On June 18, 2010, a review of the "Lancaster General Hospital's Staff Bylaws, reviewed November 19, 2009, revealed, "... Emergency call responsibilities as required by department and division rules and regulations, Hospital Policy, and as required by federal and state law (e.g., EMTALA) ..."

On June 18, 2010, a review of "Emergency Medical Treatment and Active Labor Act Compliance" date reviewed October 23, 2009, revealed, "...The following individuals may conduct medical screening examinations pursuant to EMTALA REQUIREMENTS: 1. Active and Courtesy members of the LGH Medical and Dental Staff 2. Residents in the LGH Family Practice Residence program 3. Nurse practitioners 4. Physician Assistants 5. Certified Nurse Midwives. ..."

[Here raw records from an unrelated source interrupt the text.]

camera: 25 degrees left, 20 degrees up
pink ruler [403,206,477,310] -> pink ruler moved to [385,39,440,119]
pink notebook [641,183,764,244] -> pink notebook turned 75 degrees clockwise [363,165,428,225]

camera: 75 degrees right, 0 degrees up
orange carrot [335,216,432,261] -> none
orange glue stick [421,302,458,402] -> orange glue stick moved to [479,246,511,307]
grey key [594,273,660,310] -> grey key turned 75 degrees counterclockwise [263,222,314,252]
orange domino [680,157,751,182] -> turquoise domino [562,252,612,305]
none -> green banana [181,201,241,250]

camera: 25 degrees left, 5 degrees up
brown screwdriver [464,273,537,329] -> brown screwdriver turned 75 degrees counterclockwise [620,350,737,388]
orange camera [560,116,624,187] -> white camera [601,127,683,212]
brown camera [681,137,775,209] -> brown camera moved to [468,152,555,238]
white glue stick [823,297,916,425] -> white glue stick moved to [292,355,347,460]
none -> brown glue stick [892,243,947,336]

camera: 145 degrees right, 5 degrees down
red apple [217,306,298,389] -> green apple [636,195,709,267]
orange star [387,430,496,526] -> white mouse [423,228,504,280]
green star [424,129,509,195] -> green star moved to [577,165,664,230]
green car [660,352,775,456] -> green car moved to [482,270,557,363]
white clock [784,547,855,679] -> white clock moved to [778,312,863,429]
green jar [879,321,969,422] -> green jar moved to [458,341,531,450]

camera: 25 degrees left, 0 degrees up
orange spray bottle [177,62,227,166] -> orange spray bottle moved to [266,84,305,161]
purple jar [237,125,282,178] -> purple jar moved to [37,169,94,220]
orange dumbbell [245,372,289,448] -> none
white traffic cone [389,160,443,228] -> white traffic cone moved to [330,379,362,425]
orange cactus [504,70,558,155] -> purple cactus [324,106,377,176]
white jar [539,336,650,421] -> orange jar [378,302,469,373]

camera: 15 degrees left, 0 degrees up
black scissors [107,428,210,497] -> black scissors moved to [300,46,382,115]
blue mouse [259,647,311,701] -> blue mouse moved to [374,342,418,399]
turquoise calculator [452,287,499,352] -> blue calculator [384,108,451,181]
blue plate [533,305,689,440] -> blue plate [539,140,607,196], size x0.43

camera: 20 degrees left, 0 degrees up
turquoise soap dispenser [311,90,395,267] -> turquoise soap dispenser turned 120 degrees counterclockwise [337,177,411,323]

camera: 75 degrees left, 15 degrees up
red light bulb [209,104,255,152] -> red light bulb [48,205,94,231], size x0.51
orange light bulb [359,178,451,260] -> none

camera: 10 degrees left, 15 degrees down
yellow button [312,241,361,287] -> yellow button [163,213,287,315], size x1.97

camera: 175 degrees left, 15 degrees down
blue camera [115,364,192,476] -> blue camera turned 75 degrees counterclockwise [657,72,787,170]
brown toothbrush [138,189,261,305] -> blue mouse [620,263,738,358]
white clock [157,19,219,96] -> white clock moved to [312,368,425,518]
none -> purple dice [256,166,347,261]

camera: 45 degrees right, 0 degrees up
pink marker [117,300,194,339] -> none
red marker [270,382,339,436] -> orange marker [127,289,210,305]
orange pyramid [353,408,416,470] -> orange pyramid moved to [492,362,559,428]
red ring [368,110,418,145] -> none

An interview conducted on June 17, 2010, at 2:00PM with EMP3 revealed, "I don't think I had any formal instruction on that Act. "

An interview on June 18, 2010, at 11:10AM with EMP2 revealed, "No EMTALA computerized based learning or formal training was given to the nurse practitioners, physician assistants, certified nurse midwives and the physicians."

OFF-CAMPUS EMERGENCY POLICIES AND PROCEDURES

Tag No.: A0094

Based on review of facility documents, closed medical records (MR), and interview with staff(EMP), it was determined the facility failed to follow adopted policies related to the execution of transfers in three of 10 Women and Babies triage medical records reviewed (MR12, MR17 and MR19).

Findings:

A review of the facility's policy entitled "Inter-And Intra-Facility and Inter-Departmental Transport", date of issue March 8, 2010, revealed, "...3) Consent to Transfer (LGHA3349) must be completed, with consent signatures obtained from the patient (or family) and physician."

A review on June 18, 2010, of MR12, MR17 and MR19, revealed the patients were transferred to another facility for treatment. MR12, MR17 and MR19, did not have a completed consent for transfer.

An interview conducted on June 18, 2010, at 2:00PM with EMP1 confirmed that MR12, MR17 and MR19, did not have completed consent for transfer.